Earning trust and adoption by the research community

How to drive trust and adoption of these advanced AI technologies with our customers

Generating trust in our data and AI is a precursor to driving high levels of adoption by customers. We have a mechanism to create a “fit for purpose” report about our AI models for our customers that assesses the utility of our data for their specific research requirements. Another major pillar of developing trust comes from providing run-time evidence of valid operation of our platform including AI models, which can be used in regulatory grade submissions.

We have an internal Truveta Research team that uses Truveta Data and Truveta Studio for delivering scientifically rigorous research, with frequent publication on our website and in other publications and reputed journals. Their work (studies, code, and data definitions) is available in Truveta Library for all customers to use. We also have a dedicated customer success team that helps customers understand and use our capabilities.

To drive adoption of Truveta Studio, and especially some of its advanced user capabilities, we recognized that we needed to invest in improving usability. Here, generative AI will be a big asset to help customers. We also invest heavily in customer education and enablement materials.

Scaling AI models for growth

How to scale AI technologies—for many researchers, many studies, large populations, and increasingly complex analyses – while controlling costs and ensuring stability

When dealing with large models like LLMs and large foundation models, it is imperative that we scale in a smart way. Pretraining an LLM needs a huge amount of time, money, and energy; hence, we use it in a judicious manner. We make strategic decisions about what knowledge to retain in the model and what can be forgotten during pretraining. Where possible, we use techniques of prompt engineering and model finetuning, as well as retrieval augmented generation (RAG) which typically have a high ROI.
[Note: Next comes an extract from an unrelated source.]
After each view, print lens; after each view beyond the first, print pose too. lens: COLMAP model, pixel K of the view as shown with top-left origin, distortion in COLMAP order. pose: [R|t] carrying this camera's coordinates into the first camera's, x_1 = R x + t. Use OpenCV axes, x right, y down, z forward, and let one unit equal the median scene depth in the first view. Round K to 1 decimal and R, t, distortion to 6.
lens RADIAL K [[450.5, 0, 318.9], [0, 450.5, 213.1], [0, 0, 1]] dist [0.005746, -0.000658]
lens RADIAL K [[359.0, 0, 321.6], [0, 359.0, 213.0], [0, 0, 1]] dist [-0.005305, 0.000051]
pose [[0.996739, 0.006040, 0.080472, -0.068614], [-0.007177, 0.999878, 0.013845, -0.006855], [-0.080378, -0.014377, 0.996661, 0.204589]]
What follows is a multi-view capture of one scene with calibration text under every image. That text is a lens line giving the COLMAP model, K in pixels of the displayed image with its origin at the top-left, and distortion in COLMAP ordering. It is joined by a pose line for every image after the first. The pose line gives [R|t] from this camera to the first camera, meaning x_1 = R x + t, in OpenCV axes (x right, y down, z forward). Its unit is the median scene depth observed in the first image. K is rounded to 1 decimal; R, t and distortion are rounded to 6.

Another important innovation is the use of a network of specialized agents where each agent is of modest size and is trained to do a specific task very well. By appropriately chaining and orchestrating such agents for solving a complex task, we can achieve high-quality results without having to train large models for every complex task.

Supporting adjacencies

How to rapidly support new AI scenarios and adjacencies through reuse and transfer learning

Investing in a large-scale AI platform is a costly and time-consuming proposition. Therefore, we want to ensure we build a system that is modular and generic enough that it can serve newly emerging adjacent applications. In healthcare, there are specialized domains such as safety and effectiveness, drug discovery, label expansion, precision medicine, and design of clinical trials. All these special domains can hugely benefit from a core set of common knowledge and AI assets, and we want to be able to cross-leverage those assets effectively.
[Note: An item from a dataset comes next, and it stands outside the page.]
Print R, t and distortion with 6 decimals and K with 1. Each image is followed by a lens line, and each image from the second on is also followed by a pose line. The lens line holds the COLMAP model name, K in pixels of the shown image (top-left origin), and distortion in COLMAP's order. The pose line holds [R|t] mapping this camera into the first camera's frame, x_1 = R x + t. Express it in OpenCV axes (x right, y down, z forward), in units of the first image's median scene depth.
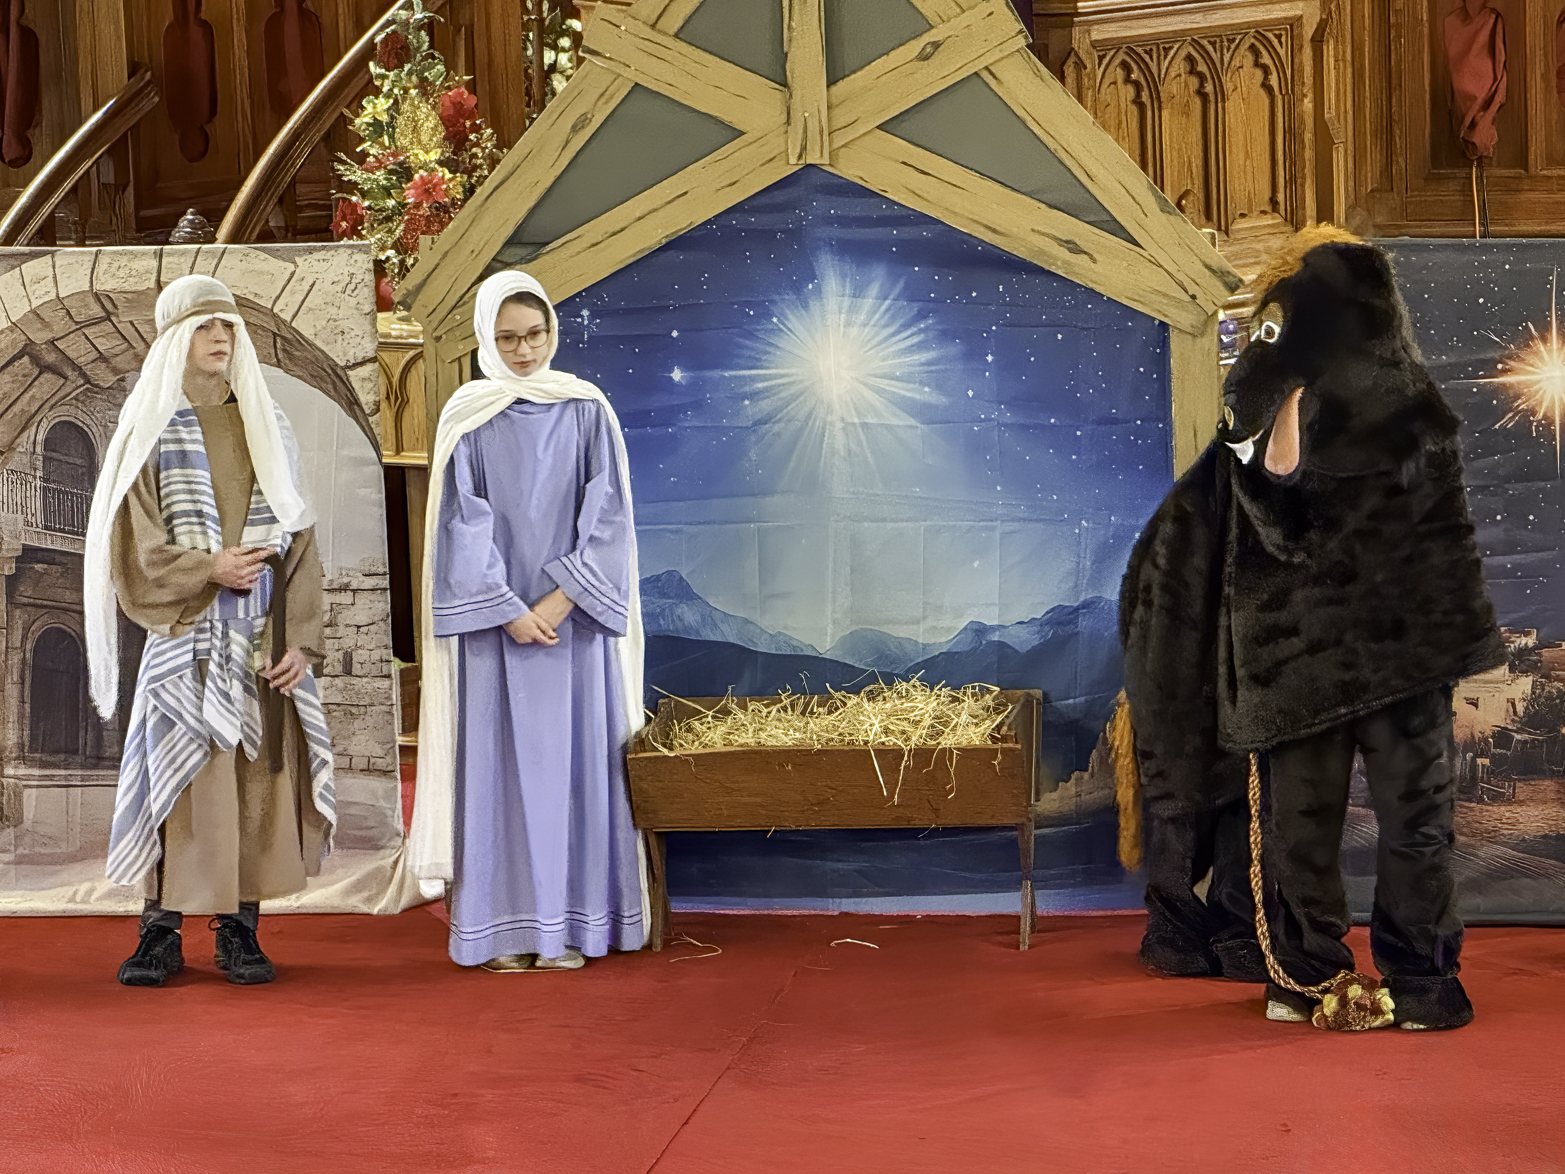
lens RADIAL K [[5432.3, 0, 782.5], [0, 5432.3, 587.0], [0, 0, 1]] dist [0.097124, 0.672224]
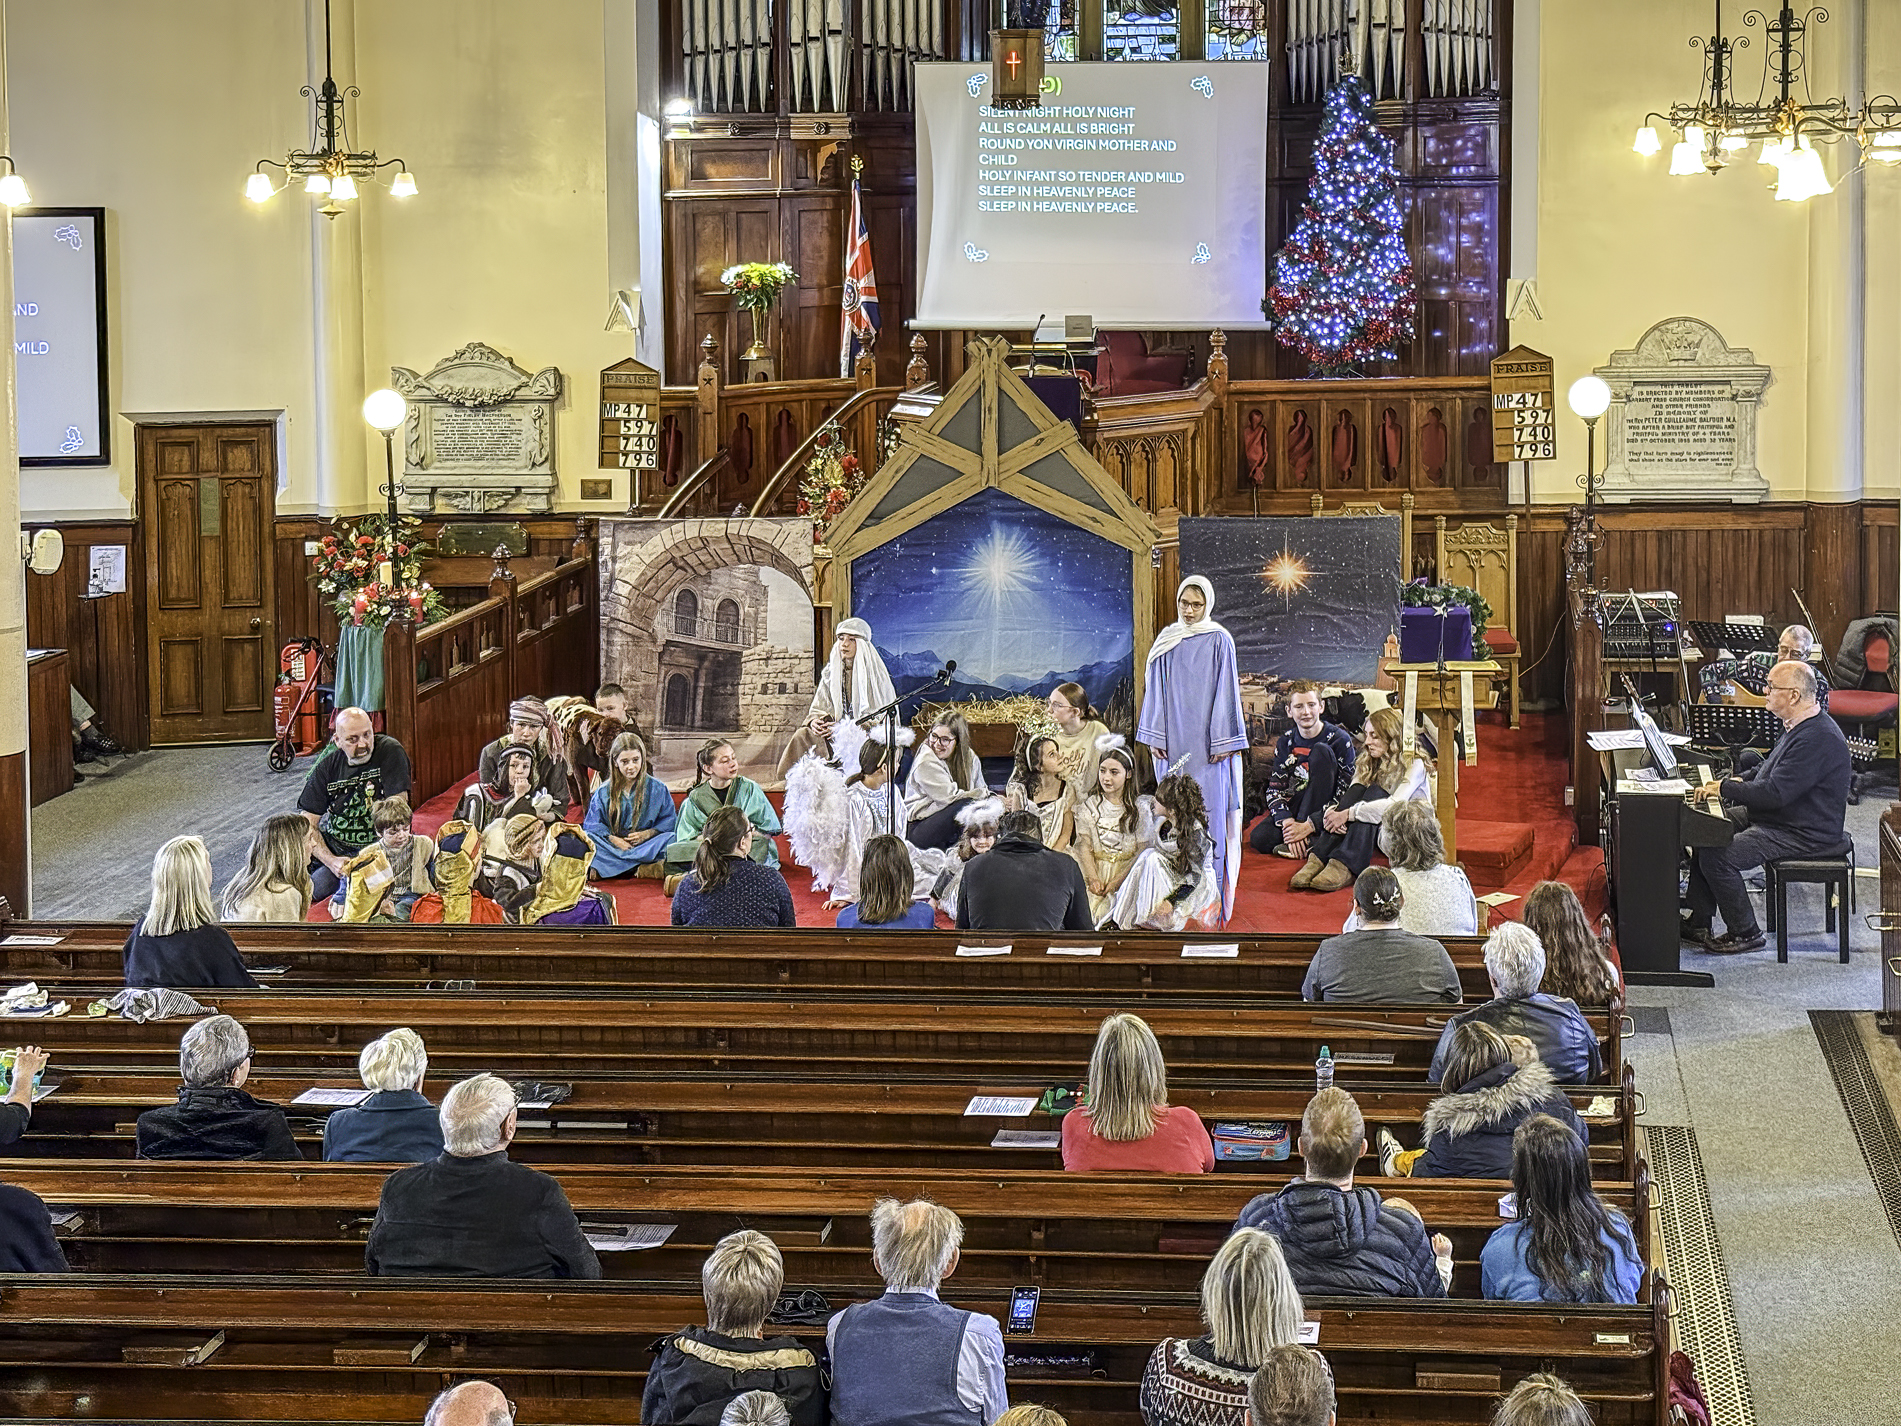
lens RADIAL K [[3220.7, 0, 950.5], [0, 3220.7, 713.0], [0, 0, 1]] dist [-0.008260, 0.069731]
pose [[0.998533, 0.000905, 0.054148, -0.094173], [-0.000505, 0.999972, -0.007400, 0.037757], [-0.054153, 0.007362, 0.998506, -0.480753]]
Similarly, while Truveta can be used for clinical research with real-world evidence, it can also be leveraged as a “registry” or feed into a registry, due to the power of the TDM. Similarly, it could also be used for optimizing healthcare delivery operations and quality of care.

Conclusion

The challenges described above are roughly ordered by the priority with which we had to tackle them. For example, solving the question of compliant use of data was obviously something we needed to tackle first – without big data there can be no AI!  Similarly, driving trust and adoption of core scenarios had to precede plans for scale or application to adjacencies.

In subsequent articles, I will go deeper into each of the areas above, in terms of technology, implementation, and future evolution. Please stay tuned.

Of course, our journey is not over and there is much to learn. Nevertheless, we feel that our industry peers, who are themselves at various stages of this journey, may benefit from our experience. Conversely, we would love to hear about your experience and benefit from your insights.